**Task directions:** Wherever the word "Kyle" occurs in the lines below, copy the whole line.

**Record extracts:**
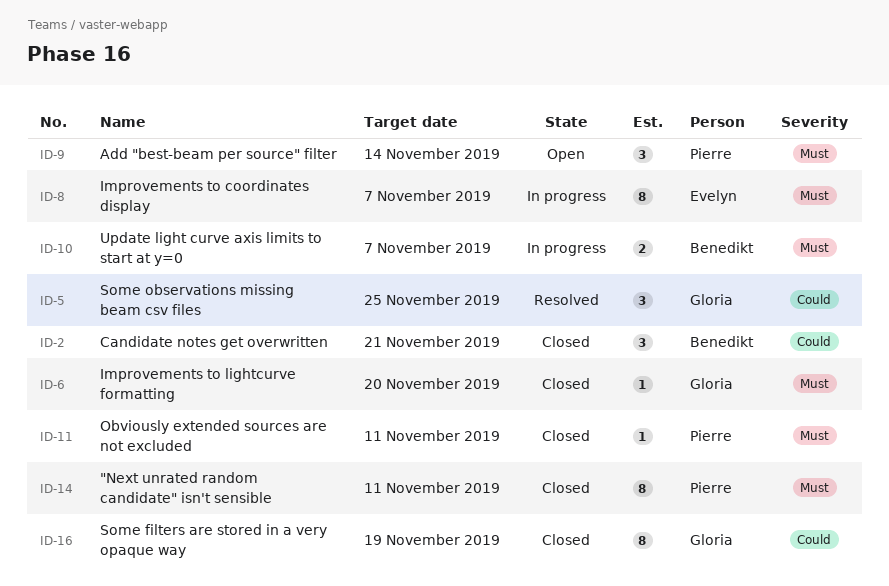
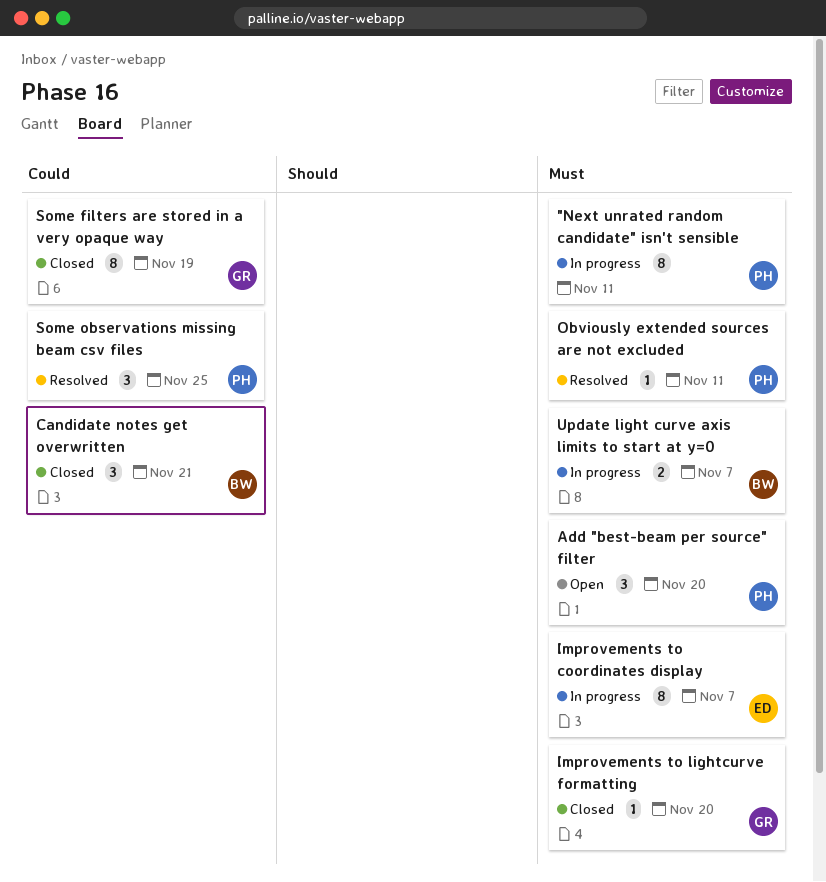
"Next unrated random candidate" isn't sensible, status: Closed -> In progress
Add "best-beam per source" filter, due: Nov 14 -> Nov 20
Obviously extended sources are not excluded, status: Closed -> Resolved
Some observations missing beam csv files, owner: Gloria -> Pierre

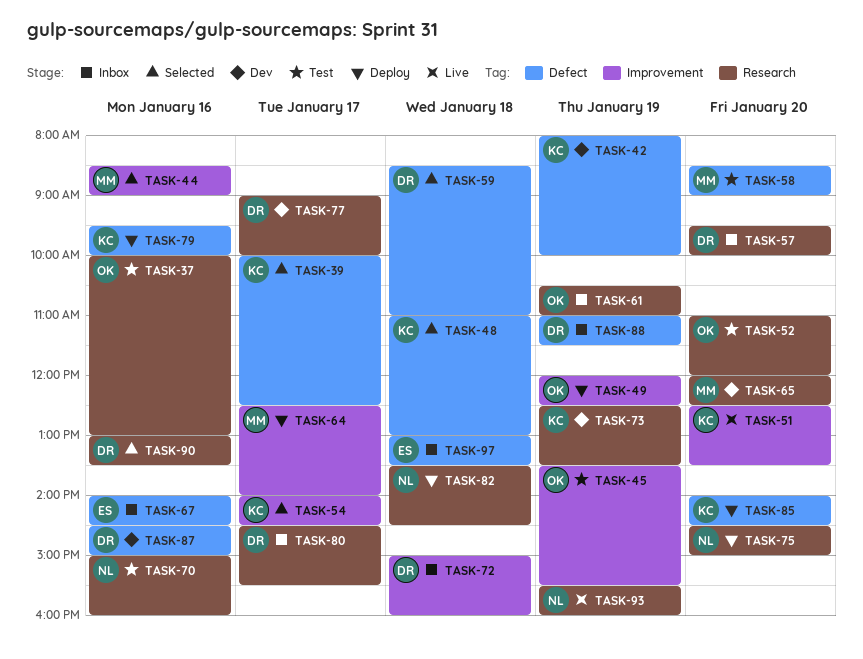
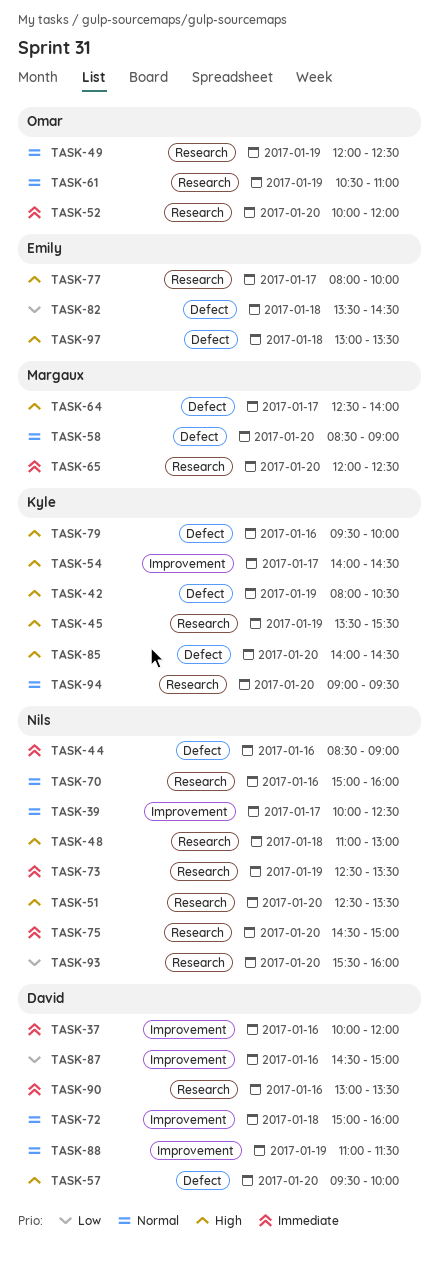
TASK-37, owner: Omar -> David
TASK-37, label: Research -> Improvement
TASK-37, ends: 13:00 -> 12:00
TASK-39, owner: Kyle -> Nils
TASK-39, label: Defect -> Improvement
TASK-42, ends: 10:00 -> 10:30
TASK-44, owner: Margaux -> Nils
TASK-44, label: Improvement -> Defect
TASK-45, owner: Omar -> Kyle
TASK-45, label: Improvement -> Research
TASK-48, owner: Kyle -> Nils
TASK-48, label: Defect -> Research
TASK-49, label: Improvement -> Research
TASK-51, owner: Kyle -> Nils
TASK-51, label: Improvement -> Research
TASK-52, begins: 11:00 -> 10:00
TASK-57, label: Research -> Defect
TASK-59: present -> none
TASK-64, label: Improvement -> Defect
TASK-67: present -> none
TASK-73, owner: Kyle -> Nils
TASK-77, owner: David -> Emily
TASK-77, begins: 09:00 -> 08:00
TASK-80: present -> none
TASK-82, owner: Nils -> Emily
TASK-82, label: Research -> Defect
TASK-87, label: Defect -> Improvement
TASK-88, label: Defect -> Improvement
TASK-93, day: Jan 19 -> Jan 20
TASK-94: none -> present

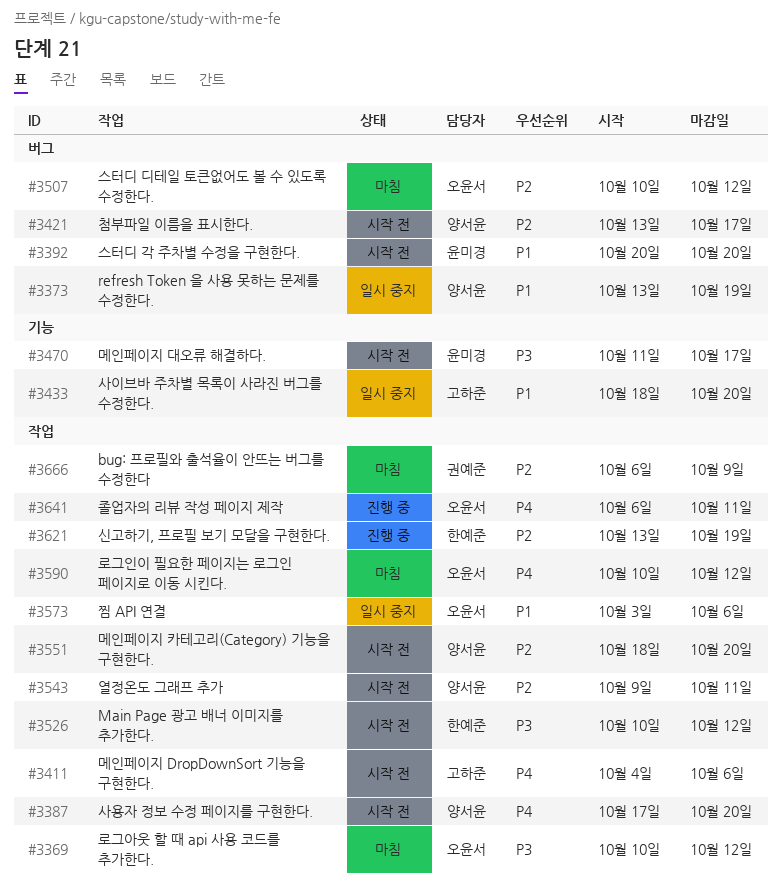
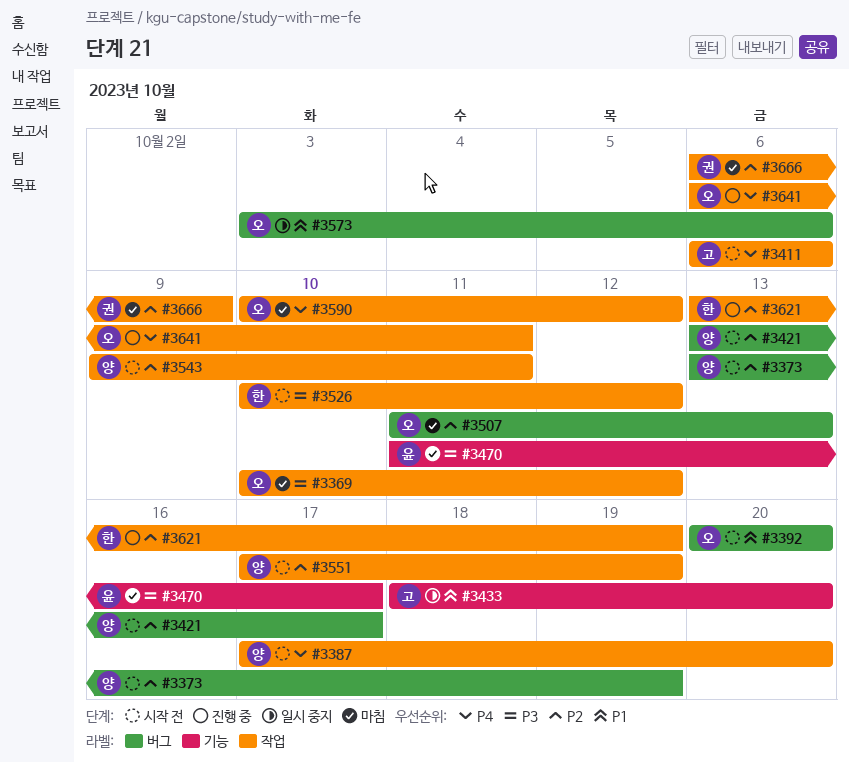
#3373, status: 일시 중지 -> 시작 전
#3373, priority: P1 -> P2
#3392, owner: 윤미경 -> 오윤서
#3411, start: Oct 4 -> Oct 6
#3470, status: 시작 전 -> 마침
#3507, start: Oct 10 -> Oct 11
#3507, due: Oct 12 -> Oct 13
#3551, start: Oct 18 -> Oct 17
#3551, due: Oct 20 -> Oct 19
#3573, label: 작업 -> 버그

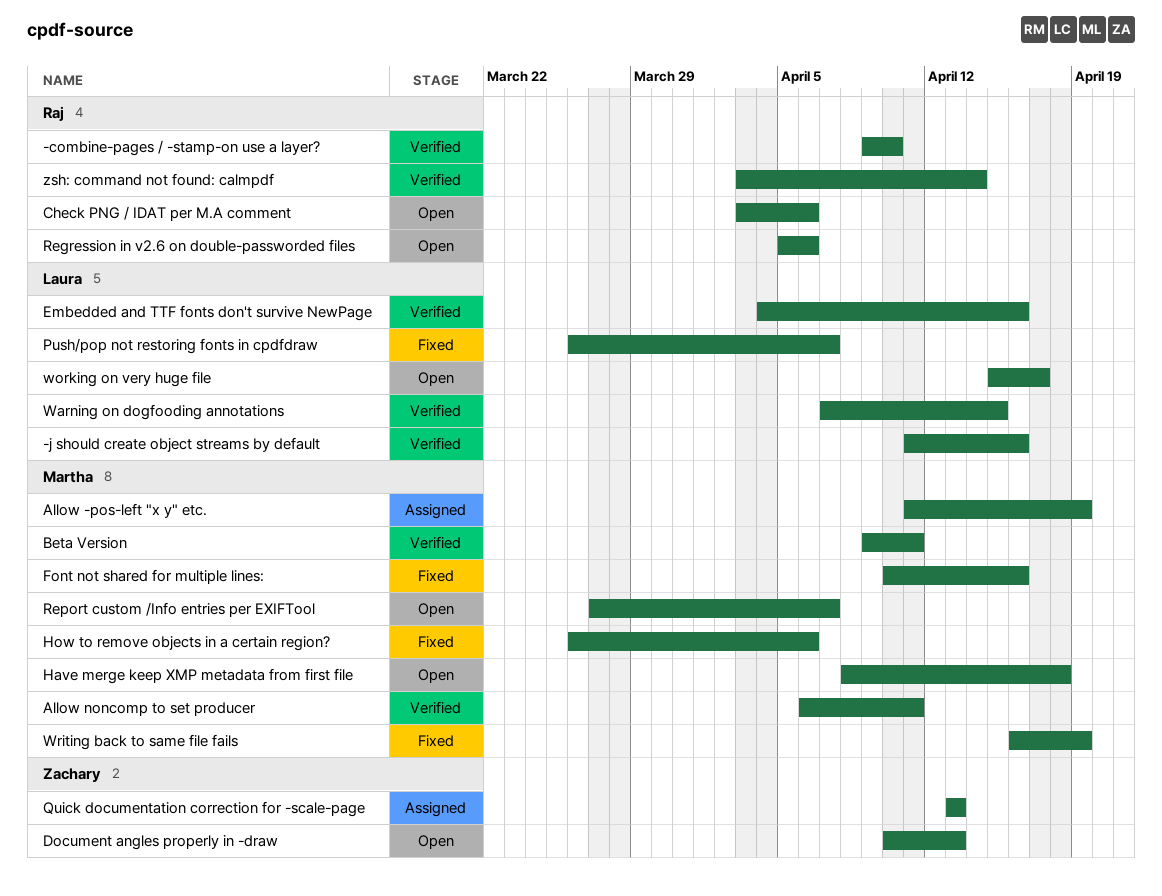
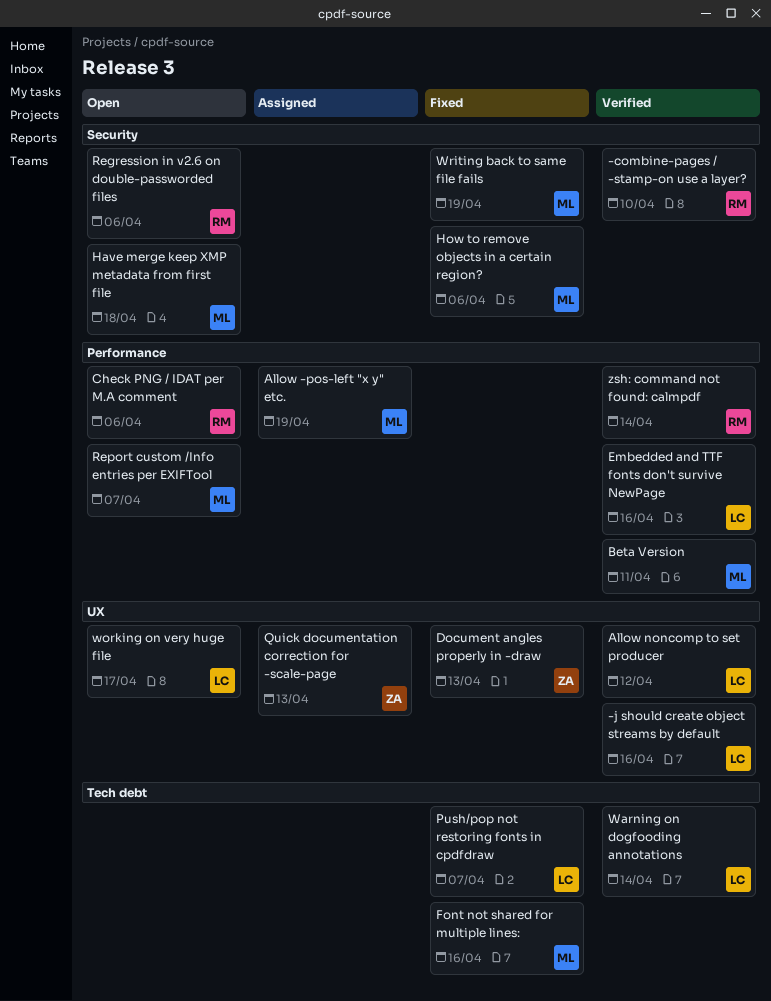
Allow noncomp to set producer, owner: Martha -> Laura
Allow noncomp to set producer, due: Apr 11 -> Apr 12
Document angles properly in -draw, status: Open -> Fixed
Warning on dogfooding annotations, due: Apr 15 -> Apr 14

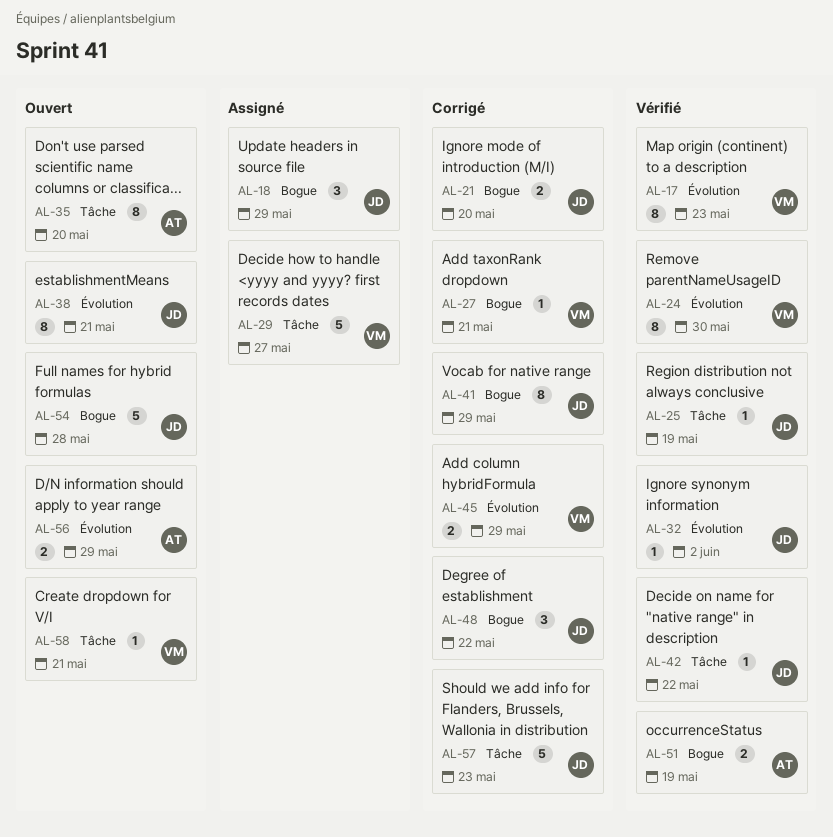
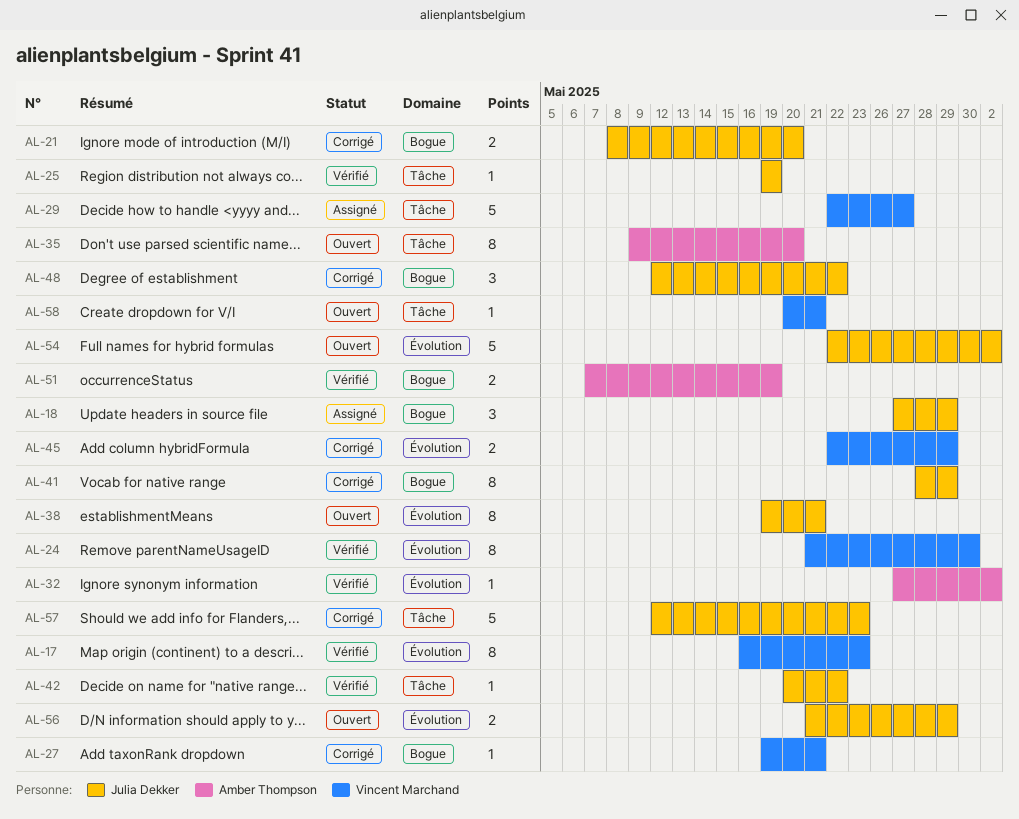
AL-32, owner: Julia Dekker -> Amber Thompson
AL-54, label: Bogue -> Évolution
AL-54, due: May 28 -> Jun 2
AL-56, owner: Amber Thompson -> Julia Dekker

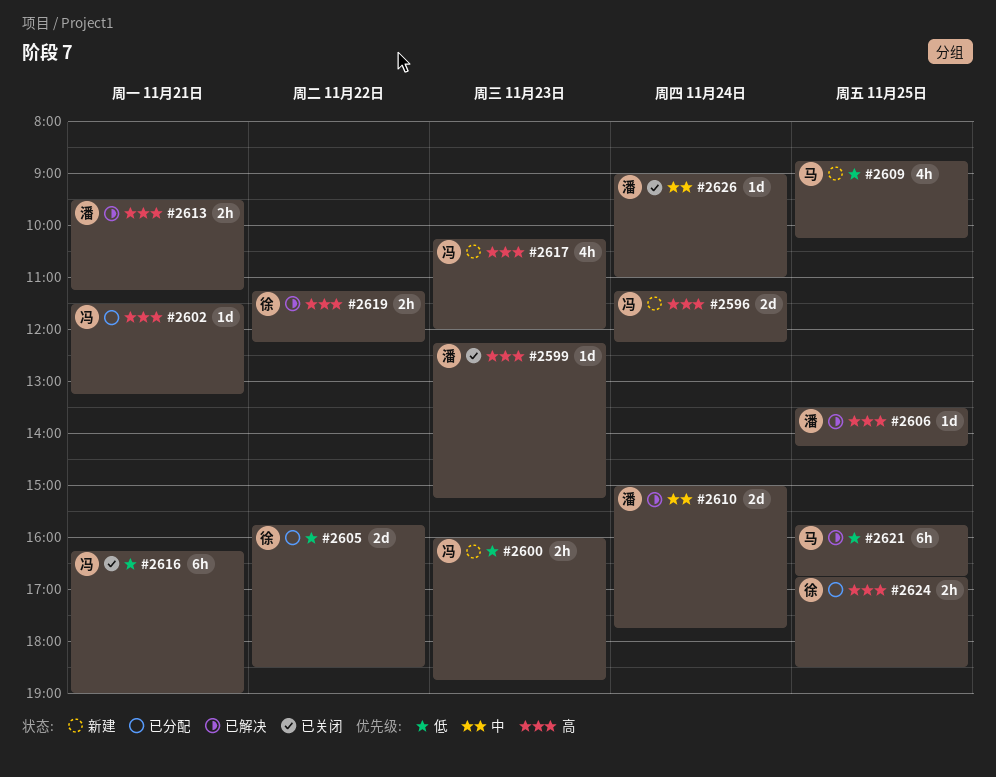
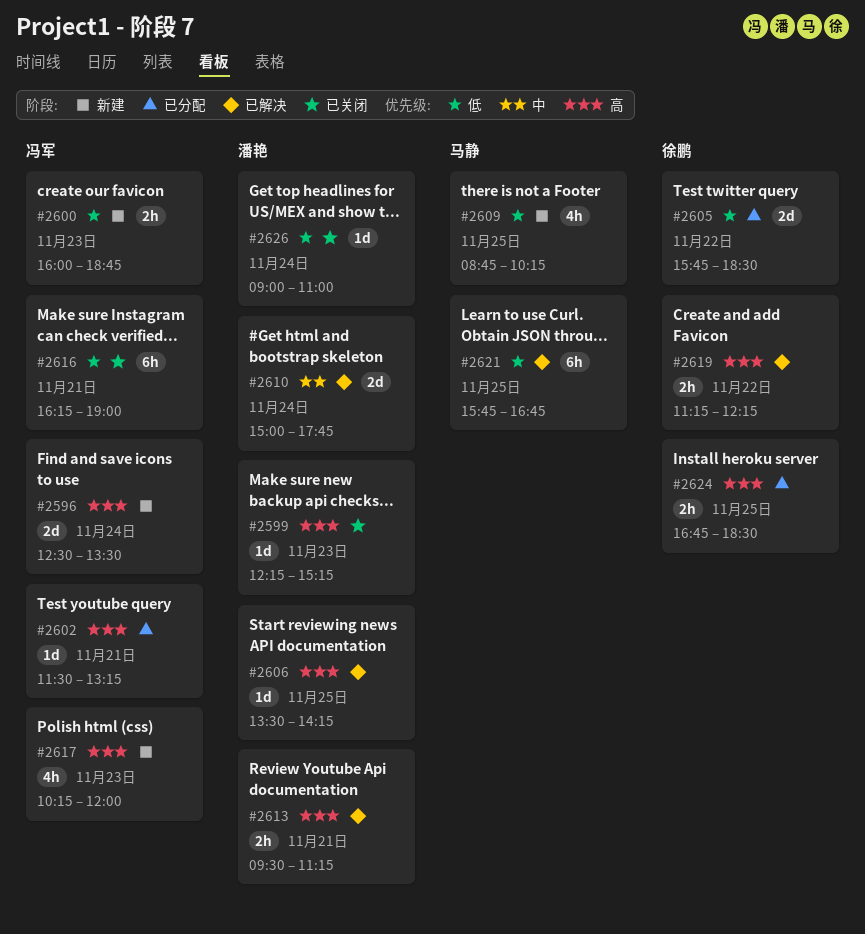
#2596, begins: 11:15 -> 12:30
#2596, ends: 12:15 -> 13:30
#2626, priority: 中 -> 低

**Answer space:**
TASK-39, owner: Kyle -> Nils
TASK-45, owner: Omar -> Kyle
TASK-48, owner: Kyle -> Nils
TASK-51, owner: Kyle -> Nils
TASK-73, owner: Kyle -> Nils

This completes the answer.